Though unorthodox, the government motion argues that using H.R. 3590 as a “shell bill” is not unconstitutional.
“This commonplace procedure satisfied the Origination Clause,” said the brief. “It makes no difference that the Senate amendments to H.R. 3590 were expansive. The Senate may amend a House bill in any way it deems advisable, even by amending it with a total substitute, without running afoul of the Origination Clause.”
The brief notes several cases where shell bills have been upheld by courts.
“[B]ut foundation attorneys counter that those rulings involved the Senate substitution of one revenue-raising bill for another,” the Times notes.
The DOJ also points out that the court has allowed revenue bills to originate in the Senate provided “the money raised was incidental to the bill’s mission.”
“Here, by contrast, it is undisputed that H.R. 3590 was not originally a bill for raising revenue,” said the Pacific Legal Foundation lawsuit. “Unlike in the prior cases, the Senate’s gut-and-amend procedure made H.R. 3590 for the first time into a bill for raising revenue. The precedents the government cites are therefore inapplicable.”

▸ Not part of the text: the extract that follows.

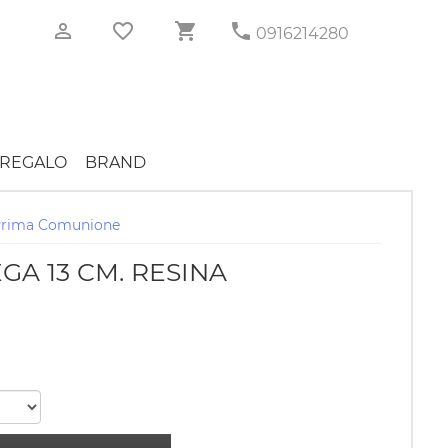
0916214280
REGALO
BRAND
Prima Comunione
GA 13 CM. RESINA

The point of “Obamacare” is to “improve the nation’s health care system,” and it does that “through a series of interrelated provisions, many, if not most, of which have nothing to do with raising revenue,” said the government brief.
But Sandefur disagrees.
“What kinds of taxes are not for raising revenue?” he asked.
Although it’s unclear whether PFL’s lawsuit will scuttle the president’s health care law, one thing is certain: “Obamacare” has at least one more hurdle to clear before final implementation.